» PAGE EXCERPT

Sholom Rubashkin will be sentenced April 28 for his part in a multimillion-dollar bank fraud scheme. He stands convicted of some very serious federal crimes, and deserves to spend time behind bars. But if you believe that the punishment should fit the crime, you might find yourself arguing for a little compassion instead when it comes to prosecutors recommending Rubashkin should spend life in prison.

Rubashkin was prosecuted in federal court, where sentencing guidelines largely dictate prison term length. Those guidelines sort offenders into one of 43 “offense levels” based on different aspects of their crimes. Higher offense levels reflect more serious conduct, and give rise to longer sentences. In financial fraud cases, offense levels are determined mainly on the amount of money lost.

This makes objective sense. A $50,000 fraud is (all other things being equal) less serious, and deserving of a shorter sentence, than a $500,000 fraud. But when it comes to large-scale fraud cases – like that in which Rubashkin was involved – the guidelines’ grounding in mathematics sometimes results in sentences disconnected from any common sentencing sense. Indeed, they fall within the realm of prison terms usually reserved for Mafia bosses, major international drug traffickers and terrorists.

Just ask Jeffrey Skilling. Losses to Enron shareholders of more than $1 billion largely determined his 24-plus year sentence. Or speak with Bernie Ebbers, WorldCom’s former chief. He got 25 years based mainly on the $2.2 billion in losses suffered by his company’s shareholders. Sure, these men wreaked enormous financial havoc. But it’s hard to contend that they deserved prison terms longer than the average sentence for murder (23 years) or kidnapping (18 years).

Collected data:

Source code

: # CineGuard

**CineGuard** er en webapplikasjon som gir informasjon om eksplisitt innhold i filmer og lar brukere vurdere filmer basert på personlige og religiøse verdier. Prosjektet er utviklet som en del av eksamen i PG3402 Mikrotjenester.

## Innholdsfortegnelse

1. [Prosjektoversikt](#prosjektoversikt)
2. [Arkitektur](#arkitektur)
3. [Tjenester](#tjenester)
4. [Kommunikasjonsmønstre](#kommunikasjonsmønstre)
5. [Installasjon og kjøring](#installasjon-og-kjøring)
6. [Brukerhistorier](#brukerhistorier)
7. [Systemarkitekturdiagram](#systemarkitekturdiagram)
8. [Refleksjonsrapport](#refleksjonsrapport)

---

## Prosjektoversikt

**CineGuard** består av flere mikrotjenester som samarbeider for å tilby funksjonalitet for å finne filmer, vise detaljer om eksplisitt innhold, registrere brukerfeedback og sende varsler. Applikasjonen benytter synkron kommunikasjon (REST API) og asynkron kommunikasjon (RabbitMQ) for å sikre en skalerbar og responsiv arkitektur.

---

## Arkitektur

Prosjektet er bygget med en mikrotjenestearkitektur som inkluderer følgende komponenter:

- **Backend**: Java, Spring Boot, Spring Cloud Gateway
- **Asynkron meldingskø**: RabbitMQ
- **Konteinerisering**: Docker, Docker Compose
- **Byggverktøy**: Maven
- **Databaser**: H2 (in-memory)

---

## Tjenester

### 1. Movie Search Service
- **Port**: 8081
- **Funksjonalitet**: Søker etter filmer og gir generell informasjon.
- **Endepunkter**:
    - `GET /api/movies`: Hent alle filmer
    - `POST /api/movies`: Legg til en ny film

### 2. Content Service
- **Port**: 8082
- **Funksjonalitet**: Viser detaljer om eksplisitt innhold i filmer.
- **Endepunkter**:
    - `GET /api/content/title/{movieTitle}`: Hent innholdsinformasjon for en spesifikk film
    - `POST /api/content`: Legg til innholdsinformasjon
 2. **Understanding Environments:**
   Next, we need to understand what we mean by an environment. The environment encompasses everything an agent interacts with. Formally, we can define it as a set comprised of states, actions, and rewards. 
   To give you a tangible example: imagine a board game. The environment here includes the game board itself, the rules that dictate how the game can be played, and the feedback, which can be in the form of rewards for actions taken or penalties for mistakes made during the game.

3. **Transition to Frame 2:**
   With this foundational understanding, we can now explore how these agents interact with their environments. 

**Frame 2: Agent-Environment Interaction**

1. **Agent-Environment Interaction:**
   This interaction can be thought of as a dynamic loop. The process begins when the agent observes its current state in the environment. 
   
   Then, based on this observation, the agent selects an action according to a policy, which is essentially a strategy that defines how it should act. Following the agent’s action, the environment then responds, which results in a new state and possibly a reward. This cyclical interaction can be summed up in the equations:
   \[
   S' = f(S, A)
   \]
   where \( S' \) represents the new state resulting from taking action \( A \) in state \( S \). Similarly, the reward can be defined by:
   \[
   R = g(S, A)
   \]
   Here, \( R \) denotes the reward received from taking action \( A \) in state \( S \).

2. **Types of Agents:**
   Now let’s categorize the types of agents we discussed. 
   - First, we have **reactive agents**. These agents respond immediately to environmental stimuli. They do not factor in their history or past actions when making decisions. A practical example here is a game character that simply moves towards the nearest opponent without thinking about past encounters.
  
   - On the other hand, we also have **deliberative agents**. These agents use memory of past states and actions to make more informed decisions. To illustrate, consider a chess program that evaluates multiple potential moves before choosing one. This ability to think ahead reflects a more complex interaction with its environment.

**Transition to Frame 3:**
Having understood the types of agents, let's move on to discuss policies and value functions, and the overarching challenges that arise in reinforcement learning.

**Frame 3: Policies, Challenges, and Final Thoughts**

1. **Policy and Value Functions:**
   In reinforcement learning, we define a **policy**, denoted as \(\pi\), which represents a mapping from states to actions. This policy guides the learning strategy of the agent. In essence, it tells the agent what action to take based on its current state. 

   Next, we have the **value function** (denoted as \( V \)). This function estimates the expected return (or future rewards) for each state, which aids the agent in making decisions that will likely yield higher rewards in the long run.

» USING THE INFORMATION
a) In the excerpt on fraud sentencing, what mainly determines offense levels in financial fraud cases?
b) List every prison term given in years in the excerpt on fraud sentencing, with the person or crime each one belongs to.

» EXERCISE RESPONSES
a) The amount of money lost.

b)
- 24-plus years: Jeffrey Skilling
- 25 years: Bernie Ebbers
- 23 years: the average sentence for murder
- 18 years: the average sentence for kidnapping